Trapping DNA Using Metallized Nanopores

The complete sequence of chemical base pairs that make up DNA achieved by the Human Genome Project in 2003 provided new avenues for advances in medicine and biotechnology. However for these benefits to be available to the majority of the population there must be a method of individual DNA sequencing that is inexpensive, fast and accurate. To this purpose many methods are being studied and developed. Amongst these, is the usage of nanometric scale pores, through which potentially, DNA can transverse and each base pair identified. Nanopores are a promising form of DNA sequencing because of the low cost, label free and automated nature of the structure. However, the current configuration has a translocation rate which surpasses the available bandwidth capacities. We believe that a metal coated nanopore could yield better trapping capabilities than its metal-free SiO2 counterpart. This presentation will report efforts to slow down DNA strands as they translocate through the nanopore using different types of nanopore diameters (10-50 nm), various coating metals used and different thickness of metallized surfaces.

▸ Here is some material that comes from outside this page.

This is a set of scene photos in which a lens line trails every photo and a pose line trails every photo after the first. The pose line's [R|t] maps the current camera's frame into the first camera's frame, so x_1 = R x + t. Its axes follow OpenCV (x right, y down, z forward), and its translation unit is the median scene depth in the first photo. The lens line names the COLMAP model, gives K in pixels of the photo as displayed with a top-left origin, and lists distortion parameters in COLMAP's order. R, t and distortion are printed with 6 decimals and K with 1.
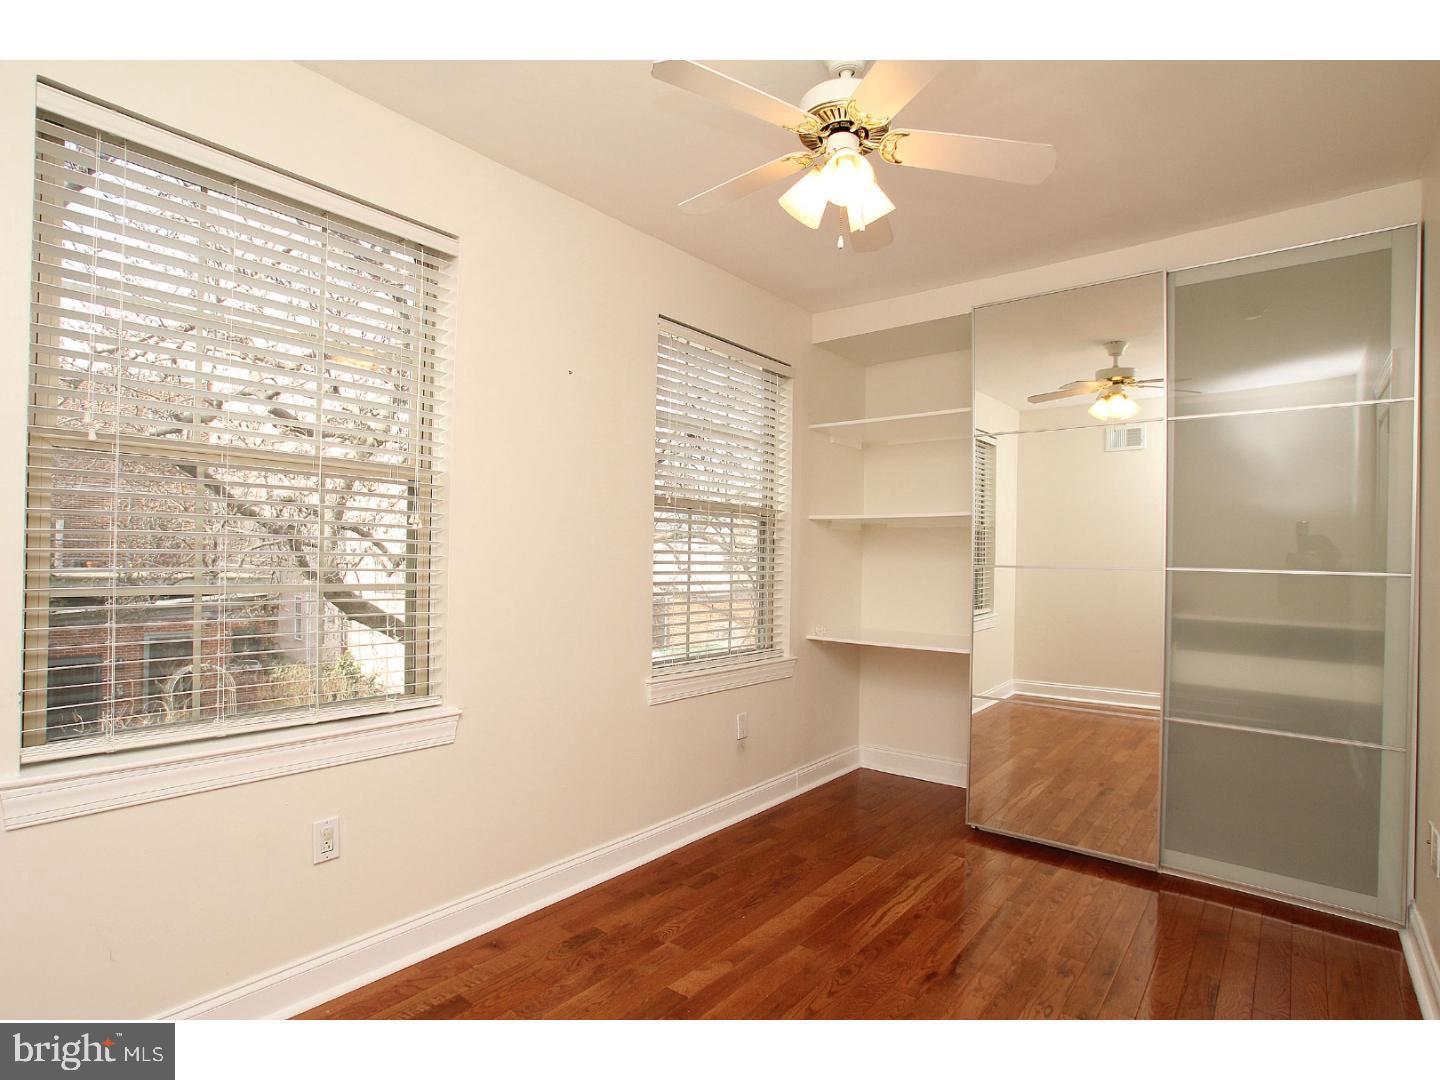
lens RADIAL K [[744.8, 0, 721.9], [0, 744.8, 549.5], [0, 0, 1]] dist [-0.046187, 0.020793]
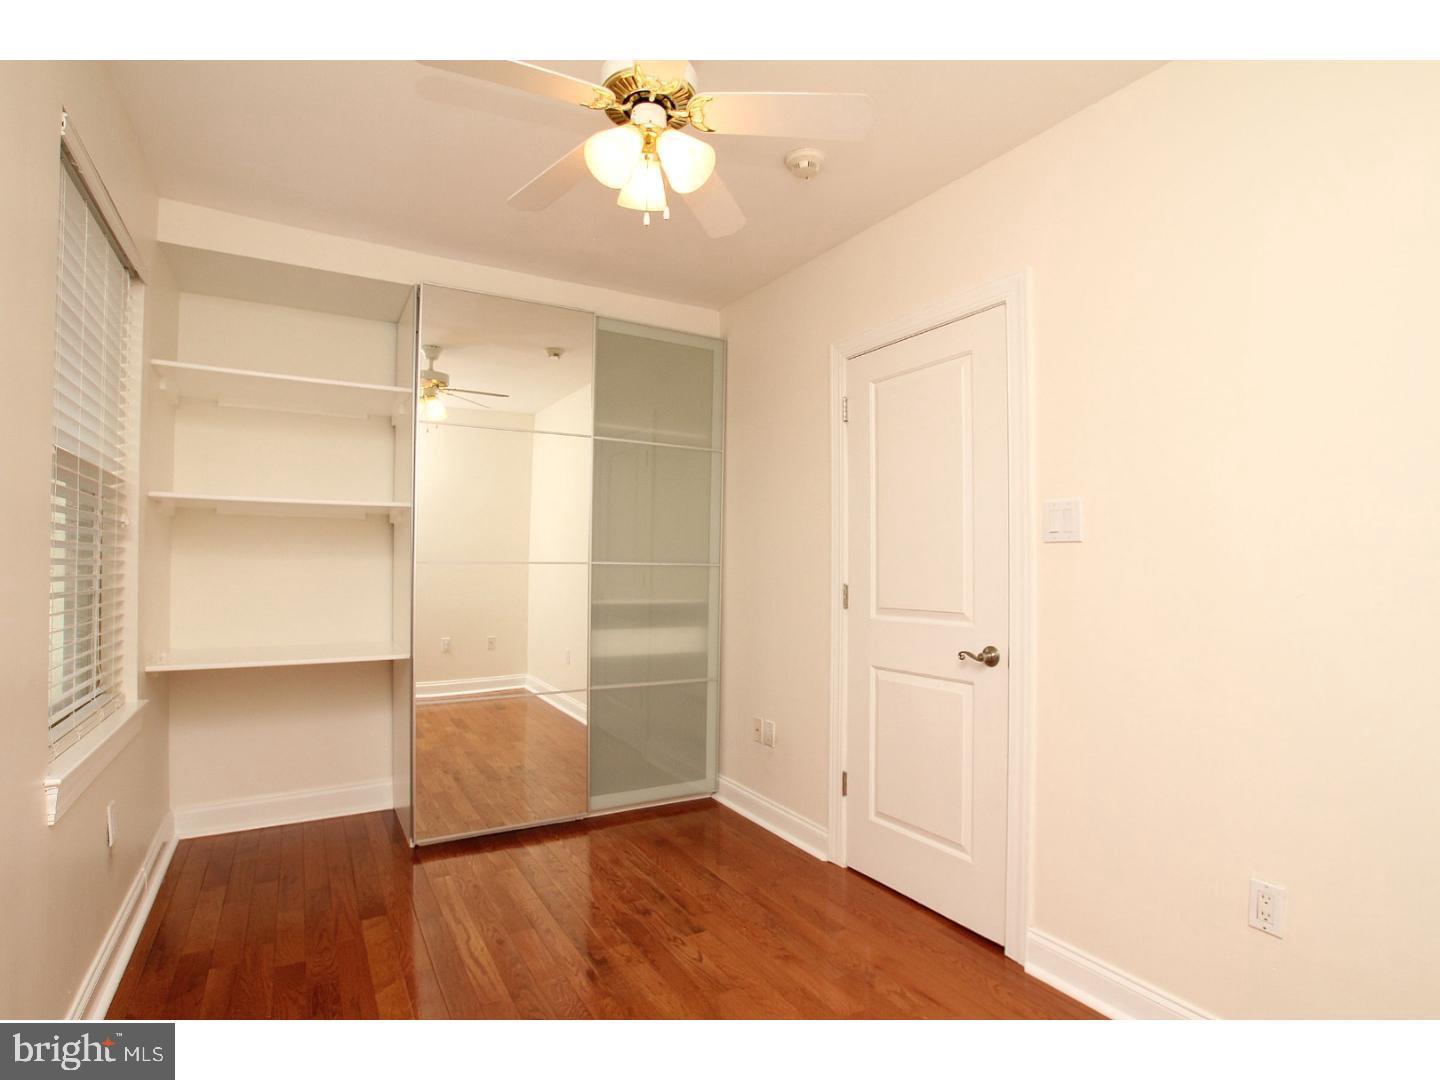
lens RADIAL K [[744.8, 0, 721.9], [0, 744.8, 549.5], [0, 0, 1]] dist [-0.046187, 0.020793]
pose [[0.340928, 0.003155, 0.940084, -0.435705], [-0.009483, 0.999955, 0.000083, 0.001974], [-0.940041, -0.008943, 0.340943, 0.364792]]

Films are characterized by transmission electron microscopy, and coated with focused electron beam vaporizing and tested using reservoirs of ionic solutions for current change during DNA translocation. Our goal is to detect a slower rate of change in the current fluctuations using metallized nanopores. Furthermore we wish to know by what percentage is the diameter of the nanopore obstructed using the vaporization method to coat the SiO2 layer with different combinations of metals.